Lamorre-Cargill and Bueno plan to hire six portfolio managers for a single fund, each using a different strategy in futures, equities, currencies and credit and covering all parts of the commodities sector, from metals to agriculture. This diversification will help to protect investors from price swings in one area and offer better returns, Lamorre-Cargill says.

But first Argon needs to raise money. As hard as things have been for many established hedge fund firms, the road for new players is even more uncertain. If Argon gathers the $400 million to $500 million it needs for a planned launch in the first half of 2016, it will join the ranks of firms that beat the odds because of pedigree, experience, connections or timing.
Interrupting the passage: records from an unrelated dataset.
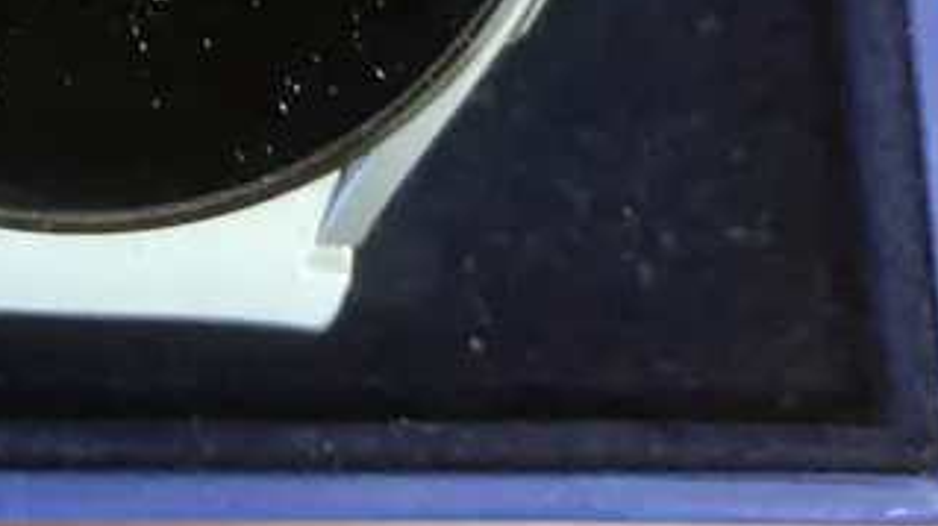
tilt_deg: -69.6
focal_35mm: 98
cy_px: -597
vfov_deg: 11.0
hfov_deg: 21.2
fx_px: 2436
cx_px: 32
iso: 320
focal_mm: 3.99
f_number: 1.8
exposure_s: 1/25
Starting a hedge fund is more expensive than ever, and in most cases it’s necessary to team up with a seeder, unless the founder can raise several hundred million dollars from friends, family or a fond former employer. The latter contingent has driven several recent blockbuster launches, including that of Scott Bessent’s New York–based Key Square Group, formed with the help of a $2 billion investment from ex-boss George Soros. When Christopher Rokos, co-founder of Brevan Howard Asset Management, branched out on his own with Rokos Capital Management last year, the London-headquartered firm quickly assembled $1 billion in assets, partly thanks to Rokos’s track record.

It’s not impossible to start a hedge fund firm without the flash of a Bessent or a Rokos, but Alessandra Tocco, global head of capital introduction at J.P. Morgan in New York, says the barriers to entry have gotten higher: “The seed community has become increasingly important, and it is uncovering pockets of capital that tend to like to go early.”

But in contrast to 2010 and 2011, when many managers exited the likes of Goldman Sachs Group, SAC Capital Advisors and Ziff Brothers Investments to start their own funds, more investors are waiting out the first few months of a firm’s performance before diving in. “There still remains high interest in looking at new launches, but I think the differentiating factor today is there’s no impetus to be a day-one investor,” Tocco says.

This climate can be especially daunting for new firms looking to market a strategy that’s somewhat out of favor, such as commodities. But Lamorre-Cargill says she and the growing team at Argon are optimistic.

“We have the combination of commodities being perceived as a tough asset class and us being very ambitious and having a very new idea, so we knew fundraising might be difficult,” she admits. Still, “the reception has been much more positive than we expected.”